**Consigne 1:**
Répondez aux questions suivantes à l’aide du texte.
(a) En quelle année Carolina de Robertis est-elle née ?
(b) Dans quelle langue écrit-elle ?
(c) De quelle région Leda est-elle originaire ?
**Consigne 2:**
Recopiez le passage du texte qui commence par « Carolina de Robertis, née » et se termine par « des petites gens. ».
**Consigne 3:**
Indiquez si chaque affirmation concorde avec le texte, en citant les mots qui le montrent.
(a) Le premier roman de Carolina de Robertis a paru en 2010 aux éditions Belfond.
(b) Les noces de Leda et de Dante ont eu lieu en Argentine.
(c) L’auteure s’intéresse davantage au sort des personnes qu’à l’injustice des organisations sociales.

**Texte:**
★ ★ ★ ★ ★ ★ ★
« Les Dieux du tango » de l’Uruguayenne Carolina de Robertis

Carolina de Robertis, née en 1975, a des origines uruguayennes, mais sa vie l’a menée dans diverses parties du monde avant qu’elle s’installe aux États-Unis. Elle écrit en anglais. En 2010 son premier roman, La montagne invisible (éd. Belfond), avait surpris par sa maîtrise et sa profondeur. Elle confirme cette impression avec Les Dieux du tango, une des meilleures idées de lecture pour cet été aux éditions du Cherche midi.

Ce qui frappe immédiatement quand on commence la lecture de les Dieux du tango, c’est l’immense talent de l’auteure pour raconter une histoire. On avait eu le même sentiment en découvrant les premières œuvres d’Isabel Allende. Qu’elle décrive une famille italienne vers 1900 ou la vie de tous les jours dans un conventillo de Buenos Aires, elle plonge son lecteur dans tous les petits détails qui disent tout des misères et des joies des petites gens.

Leda, fille de paysans de la région de Naples, part rejoindre Dante, son « mari » (la noce s’est faite par procuration, en Italie, sans le fiancé,) parti gagner sa vie en Argentine. Son arrivée est pure désillusion, elle devra continuer malgré tout, seule dans la grande ville. Autour de Leda, c’est tout un cortège de personnages que Carolina de Robertis anime devant nous, l’anarchiste ouvrier qui croit en sa lutte, la fillette folle enfermée dans une cabane isolée en pleine garrigue, la mamma italienne installée à Buenos Aires qui protège les dizaines de jeunes hommes à qui elle loue des chambres à partager à cinq ou six. Peut-on comparer la misère italienne et la misère argentine ? Leda, avec sa nostalgie naissante pour son hameau le fait, mais elle sait aussi qu’elle doit se lancer dans la lutte pour sa survie. Tout misérabilisme est exclu, l’auteure constate et, si elle émet des reproches sur l’injustice des organisations sociales, si elle le dit clairement, elle est plus intéressée par le sort des personnes.
★ ★ ★ ★ ★ ★ ★
**Lignes:**
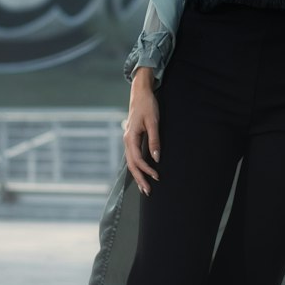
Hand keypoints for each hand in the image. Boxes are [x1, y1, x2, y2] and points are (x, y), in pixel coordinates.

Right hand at [124, 70, 159, 195]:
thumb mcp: (153, 122)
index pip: (137, 160)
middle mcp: (127, 140)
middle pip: (131, 164)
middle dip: (139, 178)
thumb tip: (157, 158)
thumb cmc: (148, 106)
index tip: (157, 177)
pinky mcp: (131, 138)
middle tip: (148, 192)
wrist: (140, 93)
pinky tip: (141, 172)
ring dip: (137, 174)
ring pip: (130, 162)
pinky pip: (132, 156)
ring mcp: (128, 140)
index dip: (147, 170)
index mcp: (130, 137)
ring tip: (144, 187)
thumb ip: (155, 141)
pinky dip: (136, 166)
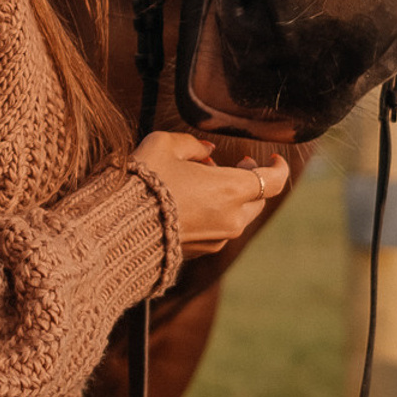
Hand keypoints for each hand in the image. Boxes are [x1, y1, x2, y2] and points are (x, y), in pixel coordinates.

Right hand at [130, 131, 289, 257]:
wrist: (118, 228)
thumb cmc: (142, 181)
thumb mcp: (163, 145)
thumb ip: (192, 144)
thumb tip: (207, 151)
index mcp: (232, 190)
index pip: (273, 181)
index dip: (278, 167)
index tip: (274, 158)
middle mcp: (232, 218)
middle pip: (257, 199)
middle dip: (249, 179)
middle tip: (233, 163)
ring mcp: (217, 239)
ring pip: (238, 216)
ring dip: (230, 198)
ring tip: (203, 180)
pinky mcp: (201, 252)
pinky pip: (219, 230)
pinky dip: (216, 214)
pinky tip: (191, 202)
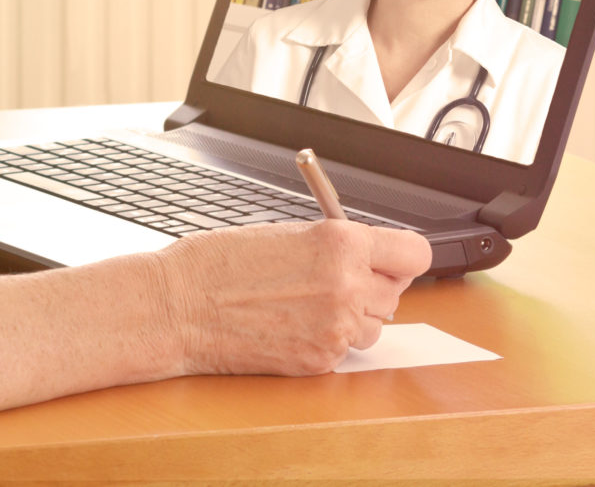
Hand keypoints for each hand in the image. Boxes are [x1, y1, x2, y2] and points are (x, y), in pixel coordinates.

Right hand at [153, 219, 430, 376]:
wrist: (179, 306)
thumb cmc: (219, 263)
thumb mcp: (286, 234)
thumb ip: (335, 246)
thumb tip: (368, 258)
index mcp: (340, 242)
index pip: (415, 253)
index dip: (400, 258)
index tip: (389, 260)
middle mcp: (347, 286)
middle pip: (396, 292)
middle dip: (371, 287)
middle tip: (331, 283)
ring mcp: (335, 328)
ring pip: (373, 326)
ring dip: (351, 318)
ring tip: (303, 305)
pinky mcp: (320, 361)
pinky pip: (343, 351)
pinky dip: (324, 341)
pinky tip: (289, 326)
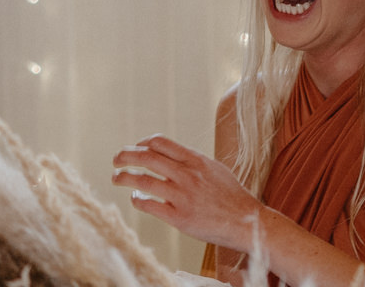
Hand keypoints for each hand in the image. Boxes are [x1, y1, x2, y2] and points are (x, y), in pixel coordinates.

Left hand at [112, 134, 262, 249]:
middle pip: (146, 157)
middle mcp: (187, 175)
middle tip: (115, 159)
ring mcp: (182, 196)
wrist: (248, 222)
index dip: (141, 143)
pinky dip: (137, 199)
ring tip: (116, 177)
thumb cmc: (232, 196)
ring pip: (143, 180)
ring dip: (124, 177)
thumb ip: (192, 161)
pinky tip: (135, 198)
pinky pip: (150, 205)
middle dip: (125, 156)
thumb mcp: (214, 168)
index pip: (160, 142)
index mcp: (195, 160)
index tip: (134, 148)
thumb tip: (169, 155)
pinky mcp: (180, 218)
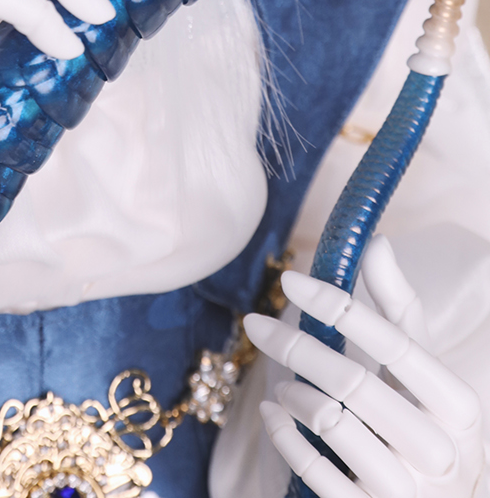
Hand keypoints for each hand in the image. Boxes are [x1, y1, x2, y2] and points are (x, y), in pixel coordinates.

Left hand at [244, 236, 483, 496]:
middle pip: (351, 379)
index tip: (289, 279)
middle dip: (294, 344)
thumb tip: (377, 242)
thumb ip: (401, 310)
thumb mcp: (424, 373)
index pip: (394, 340)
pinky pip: (315, 469)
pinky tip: (272, 412)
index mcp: (458, 405)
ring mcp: (407, 490)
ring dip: (292, 392)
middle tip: (255, 322)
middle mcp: (439, 450)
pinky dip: (284, 434)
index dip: (337, 303)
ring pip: (330, 421)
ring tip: (279, 380)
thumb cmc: (426, 424)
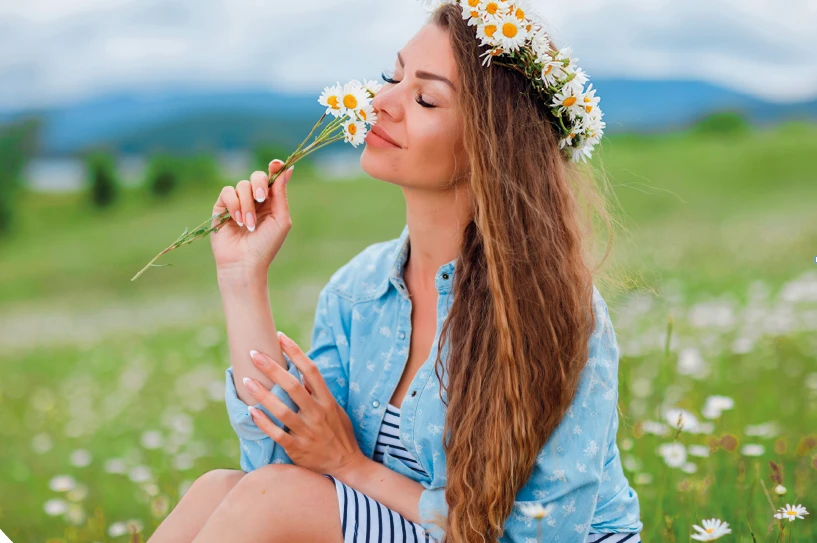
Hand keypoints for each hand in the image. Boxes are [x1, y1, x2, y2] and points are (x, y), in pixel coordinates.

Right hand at [210, 159, 295, 273]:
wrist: (245, 263)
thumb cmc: (266, 245)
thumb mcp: (280, 219)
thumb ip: (281, 194)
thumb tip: (288, 168)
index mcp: (271, 201)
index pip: (272, 177)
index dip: (275, 167)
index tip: (276, 164)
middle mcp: (255, 200)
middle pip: (257, 176)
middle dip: (259, 184)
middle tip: (261, 199)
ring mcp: (238, 202)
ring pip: (242, 186)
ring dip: (247, 205)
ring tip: (248, 224)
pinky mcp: (221, 208)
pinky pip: (227, 192)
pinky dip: (233, 204)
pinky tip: (237, 220)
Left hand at [243, 331, 363, 476]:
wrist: (347, 465)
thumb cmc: (339, 433)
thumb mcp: (335, 409)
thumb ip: (318, 392)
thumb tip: (302, 372)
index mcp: (327, 401)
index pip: (311, 371)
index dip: (296, 352)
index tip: (281, 337)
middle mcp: (317, 414)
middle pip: (293, 386)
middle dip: (273, 368)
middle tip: (255, 354)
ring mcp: (307, 432)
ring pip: (282, 410)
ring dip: (263, 394)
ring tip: (246, 380)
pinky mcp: (297, 449)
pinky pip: (277, 434)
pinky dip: (263, 422)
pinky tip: (251, 411)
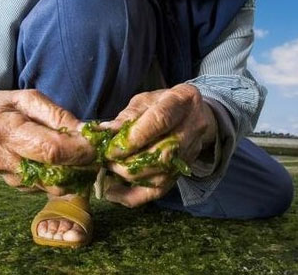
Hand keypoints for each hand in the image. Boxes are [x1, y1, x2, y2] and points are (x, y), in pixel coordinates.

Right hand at [0, 90, 94, 194]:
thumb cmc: (9, 107)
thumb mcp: (31, 99)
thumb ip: (58, 116)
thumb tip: (87, 133)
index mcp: (4, 130)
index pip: (50, 149)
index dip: (78, 150)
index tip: (96, 145)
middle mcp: (2, 159)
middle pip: (54, 173)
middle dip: (81, 165)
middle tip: (95, 153)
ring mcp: (8, 177)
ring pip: (54, 186)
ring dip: (74, 174)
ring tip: (80, 156)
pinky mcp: (16, 187)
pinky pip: (47, 187)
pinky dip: (61, 177)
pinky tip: (62, 162)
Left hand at [99, 84, 217, 206]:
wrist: (193, 114)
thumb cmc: (163, 104)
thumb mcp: (145, 101)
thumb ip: (126, 116)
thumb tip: (104, 132)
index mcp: (181, 100)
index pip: (159, 121)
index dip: (133, 138)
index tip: (111, 149)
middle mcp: (192, 127)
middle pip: (162, 154)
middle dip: (129, 162)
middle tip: (106, 161)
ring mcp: (191, 152)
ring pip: (161, 175)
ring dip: (130, 178)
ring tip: (109, 171)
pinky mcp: (183, 170)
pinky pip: (160, 190)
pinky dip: (134, 196)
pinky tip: (113, 193)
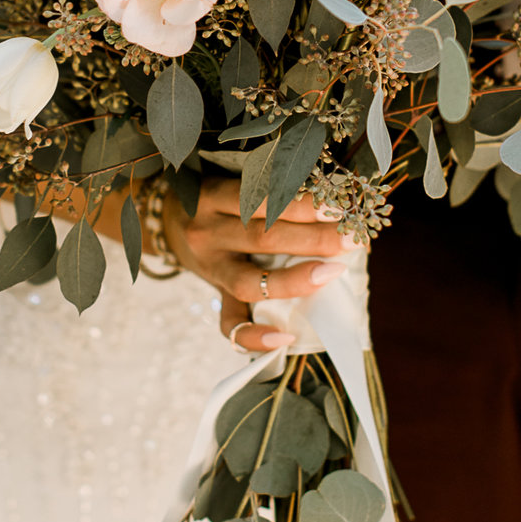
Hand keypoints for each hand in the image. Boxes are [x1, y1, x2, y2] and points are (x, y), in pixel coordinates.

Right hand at [163, 190, 357, 349]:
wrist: (169, 221)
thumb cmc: (219, 199)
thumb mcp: (233, 183)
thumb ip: (273, 193)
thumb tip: (338, 207)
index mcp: (214, 197)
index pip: (261, 200)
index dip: (302, 203)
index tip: (339, 204)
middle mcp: (208, 233)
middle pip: (263, 237)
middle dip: (313, 238)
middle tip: (352, 237)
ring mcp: (210, 268)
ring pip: (249, 282)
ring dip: (295, 279)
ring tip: (332, 272)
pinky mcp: (214, 296)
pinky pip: (230, 323)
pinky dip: (254, 336)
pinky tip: (284, 338)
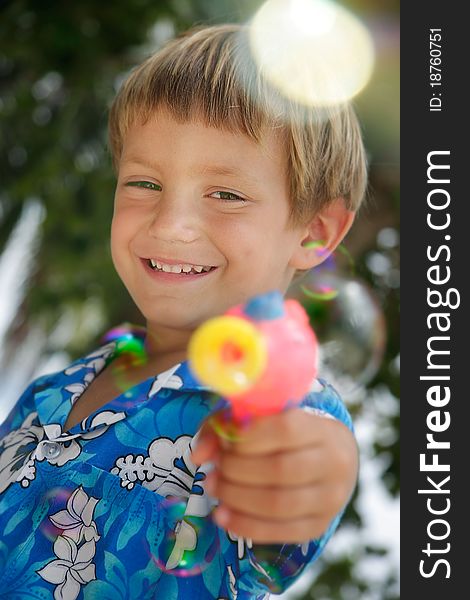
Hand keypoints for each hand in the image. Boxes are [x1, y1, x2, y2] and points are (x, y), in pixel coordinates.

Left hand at [191, 408, 358, 543]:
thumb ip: (228, 426)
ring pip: (279, 504)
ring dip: (236, 499)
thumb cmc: (289, 433)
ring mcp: (330, 498)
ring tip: (213, 489)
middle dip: (235, 471)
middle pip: (279, 470)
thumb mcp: (263, 419)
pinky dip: (245, 525)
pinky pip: (281, 532)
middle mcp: (332, 463)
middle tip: (212, 470)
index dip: (247, 437)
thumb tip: (199, 456)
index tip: (225, 441)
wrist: (335, 458)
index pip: (285, 429)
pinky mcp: (320, 525)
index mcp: (321, 428)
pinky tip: (223, 516)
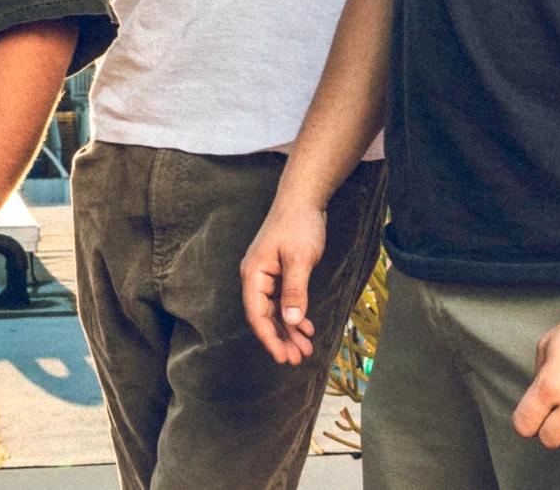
★ ★ ★ ★ ★ ★ ★
**Réponse 1:**
(a) En 1975.
(b) En anglais.
(c) De la région de Naples.

**Réponse 2:**
Carolina de Robertis, née en 1975, a des origines uruguayennes, mais sa vie l’a menée dans diverses parties du monde avant qu’elle s’installe aux États-Unis. Elle écrit en anglais. En 2010 son premier roman, La montagne invisible (éd. Belfond), avait surpris par sa maîtrise et sa profondeur. Elle confirme cette impression avec Les Dieux du tango, une des meilleures idées de lecture pour cet été aux éditions du Cherche midi.

Ce qui frappe immédiatement quand on commence la lecture de les Dieux du tango, c’est l’immense talent de l’auteure pour raconter une histoire. On avait eu le même sentiment en découvrant les premières œuvres d’Isabel Allende. Qu’elle décrive une famille italienne vers 1900 ou la vie de tous les jours dans un conventillo de Buenos Aires, elle plonge son lecteur dans tous les petits détails qui disent tout des misères et des joies des petites gens.

**Réponse 3:**
(a) Oui : « En 2010 son premier roman, La montagne invisible (éd. Belfond) ».
(b) Non : « la noce s’est faite par procuration, en Italie, sans le fiancé ».
(c) Oui : « elle est plus intéressée par le sort des personnes ».